What is Herpes?
Herpes is a very common and highly infectious virus which has two types:
- Herpes Simplex Virus Type One (HSV I): The most likely cause of cold sores, usually situated around the mouth. This virus can also be caught genitally through oral sex.
- Herpes Simplex Virus Type Two (HSV II): This virus causes sores, typically around the genitals. It may also be contracted around the mouth through oral sex.
Your Better2Know test will tell you which type of the virus (if any) you have.
HSV I is one of the most common STIs. Transmission of the virus can occur in many sexual and non-sexual ways. Oral herpes can be uncomfortable and cause blisters around the mouth.
HSV II most commonly infects the genital area, causing blisters and painful sores, and can be caught following sexual contact with an infected partner. However oral sex with someone who has a gential HSV II infection can also lead to blisters and sores around the mouth.
Both Herpes types are passed on through direct contact with an active herpes outbreak (blisters or sores).
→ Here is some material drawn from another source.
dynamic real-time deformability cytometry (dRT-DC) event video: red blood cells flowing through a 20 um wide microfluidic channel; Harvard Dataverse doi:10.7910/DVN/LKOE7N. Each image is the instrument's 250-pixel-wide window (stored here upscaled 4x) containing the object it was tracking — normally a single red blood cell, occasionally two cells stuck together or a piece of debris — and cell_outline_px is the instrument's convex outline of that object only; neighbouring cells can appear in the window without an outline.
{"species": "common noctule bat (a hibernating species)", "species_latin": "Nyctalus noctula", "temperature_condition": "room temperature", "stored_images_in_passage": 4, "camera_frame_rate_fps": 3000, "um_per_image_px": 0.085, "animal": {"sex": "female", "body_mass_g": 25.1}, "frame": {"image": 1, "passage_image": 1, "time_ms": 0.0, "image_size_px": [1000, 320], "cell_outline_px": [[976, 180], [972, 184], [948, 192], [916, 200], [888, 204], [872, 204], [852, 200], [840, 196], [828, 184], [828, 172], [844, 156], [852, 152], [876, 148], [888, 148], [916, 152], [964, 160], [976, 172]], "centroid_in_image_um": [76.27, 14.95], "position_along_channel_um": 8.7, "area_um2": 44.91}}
This contact be kissing, sexual or non-sexual.
Up to 60% of people who have herpes are unlikely to know they are infected as their symptoms will be minimal or non-existent. Despite this, people with a herpes infection remain capable of infecting partners through any physical contact when the virus is present. There may be virus present with no visible signs, this is known as asymptomatic viral shedding.
How is it transmitted?
Herpes is spread through unprotected oral, vaginal or anal contact (it does not have to be sexual intercourse) with an infected person. The risk of catching or transmitting the virus is heightened if your partner has blisters or sores. It is still possible to catch herpes if your partner does not have any visible sores or blisters, though this is less likely. Recurrent symptoms are almost always visible on the skin: sores inside the vagina or anus are usually only present as part of a primary infection, and are therefore unlikely to accompany a recurrence. HSV I, is often spread by kissing, this is why so many people carry this infection.
How will I know if I have it?
Herpes may cause blisters around the mouth and in the genital areas of both men and women. These blisters typically develop between two days and three weeks after first getting infected. The blisters start off as small bumps, developing into full blisters and eventually bursting, releasing their fluid. Blisters can be small or large, and may be just one blister, or a cluster located close together. Other symptoms can include painful itching, burning, headache, swollen glands in the groin, and generalised muscle aches. The first episode, or outbreak, is usually the most severe with subsequent outbreaks becoming milder. Most people contract the virus without developing these symptoms.
Better2Know can test for the Herpes virus in three different ways in Africa depending on your symptoms and incubation periods:
- Blood test – which requires an incubation period of four to six weeks
- Urine test – which is available after any potential exposure
- Swab test – which is only suitable if you have symptoms
Results are available two to five working days from the sample being received at our laboratory, depending on which test you have chosen. Our comprehensive testing will state whether you have HSV I, HSV II, both infections or neither of the two.
Once contracted, Herpes will remain in your body forever, though only a minority of infected patients get recurrent painful outbreaks. Fortunately, there are ways to decrease both the frequency and the severity of Herpes outbreaks. Anti-viral medications are available (both creams and pills), which can help control the infection. In addition, certain lifestyle changes can also help control the frequency of outbreaks and their severity.
Herpes is a highly infectious virus and can be passed from person to person through any physical contact. Whilst a herpes infection will not cause any serious adverse health consequences, it can be very uncomfortable, and physically draining. Once contracted it will be with you for life. Once you know you have a herpes infection you will be able to seek the appropriate advice or medication during outbreaks so that you can protect your partner, and return to normal health faster.
If you or your partner is pregnant, it is wise to take some precautions in order to protect your baby. Most women who give birth while infected have carried the virus for some time. If you are pregnant and have a herpes infection, please discuss this with your doctor and midwife.